Embracing who they are
MindMed is also not shy about the word "psychedelic." To Barrow and the company, it's "simply the class of drug."
"We're not afraid one bit of overcoming any of the perceptive challenges that may be historically present," he says.
That said, although they use the term "LSD" as a point of reference for MM-120, "LSD freebase is not the product that we are." How exactly it differs from recreational LSD is something the company is closely protecting, though, with Barrow calling it a "pharmaceutically optimized version of LSD" that has the same parent molecule but with "improved characteristics that make it a better drug candidate in our minds."
"We haven't said a lot publicly about the specific [patent] applications, and that's intentional," Barrow says. "Our pharmaceutical development is always working on these improvements; changes in dosage forms that will allow us to have our own proprietary product when we get it approved and will protect our market share."
Now, with the IND cleared for MM-120, the company is planning a 200-patient study of LSD under the name “Project Lucy” at four different doses compared with a placebo using a single administration, which MindMed believes will have a multi-month effect. For the trials, MindMed will test LSD at “hallucinogenic doses” in therapy-assisted sessions.
Administering the medication at doses that cause the patient to experience psychedelic effects while being monitored by a therapist in a clinic is an approach also being used by UK-based Compass Pathways to study psilocybin, the active ingredient in “magic mushrooms,” for treatment-resistant depression.
Ultimately, MindMed says it’ll use that trial data to inform the dose selection for its phase 3 pivotal program with the anticipation that the drugs will be administered in a controlled medical/clinical setting.
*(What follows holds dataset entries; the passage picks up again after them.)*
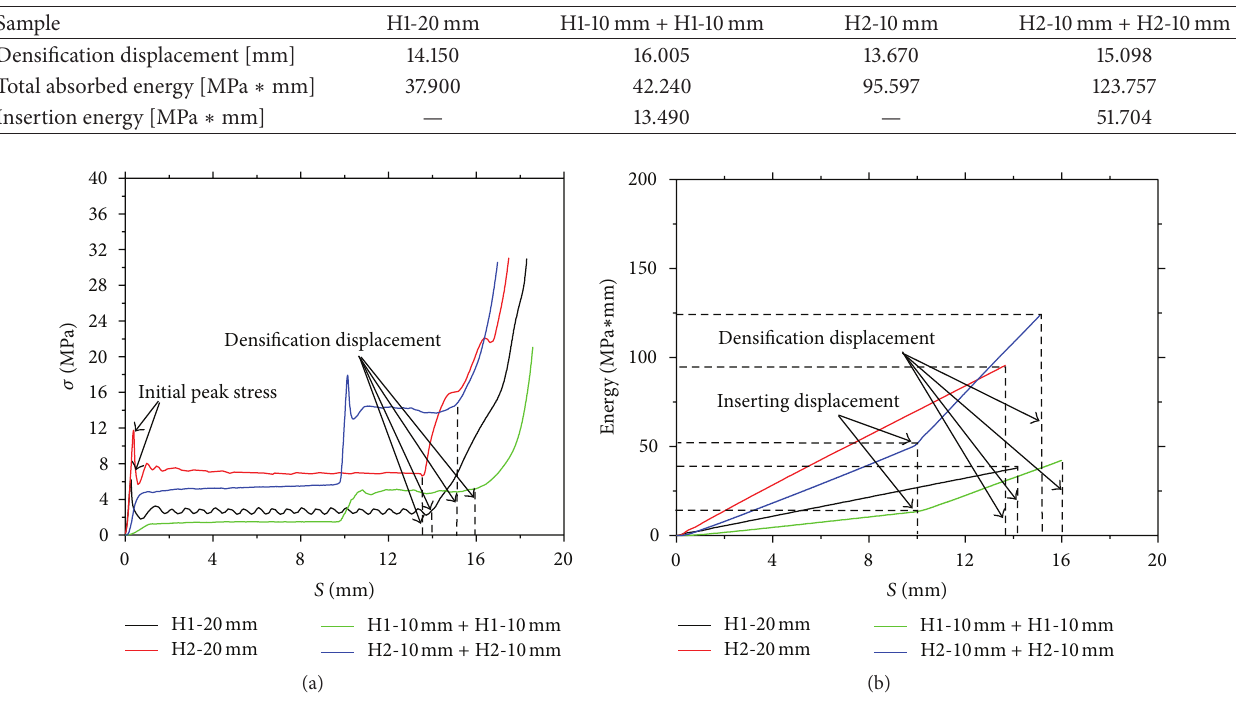
Table 5: Energy-absorbing parameters of different honeycomb samples.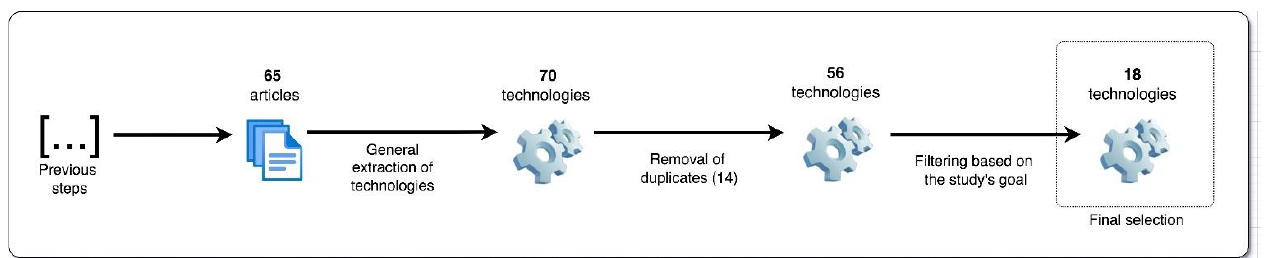
Figure 2. Categorization of papers by year. Source: The authors.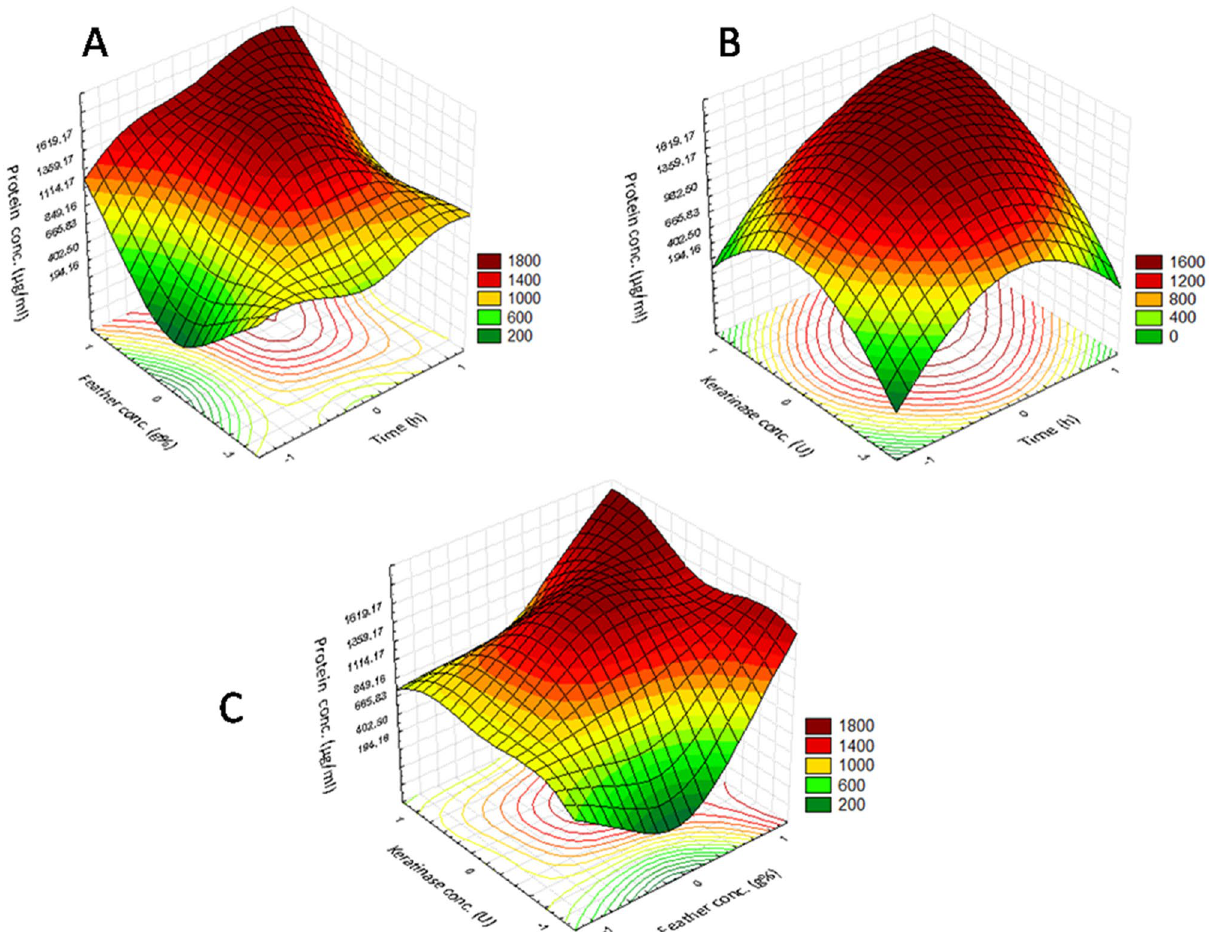
Figure 1. Three-dimensional surface plots showing the relationships between the significant variables and the protein concentration (µg/ml) in the FPL production; the optimal levels of the three factors were obtained from the maximum value of the polynomial model. ( A ) Interaction between the feather concentration and time; ( B ) interaction between the keratinase concentration and time; ( C ) interaction between the keratinase concentration and the feather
For ADHD, the company also has tested LSD in "microdoses," which is the familiar term for taking psychedelics in intentionally small amounts that won’t trigger strong hallucinogenic effects. But MindMed prefers the scientific terminology "sub-perceptual dosing" or "repeated low-dose administration."
These different approaches to administering LSD show its promise in multiple, major indications — and Barrow is buoyed by the decades of science that already exist about psychedelics and the possibility of helping patients in a new way.
"When we think of the opportunity to treat these diseases that are hugely prevalent, that have a major unmet need … what's a better opportunity," he says. "We can actually change the world if we get this right."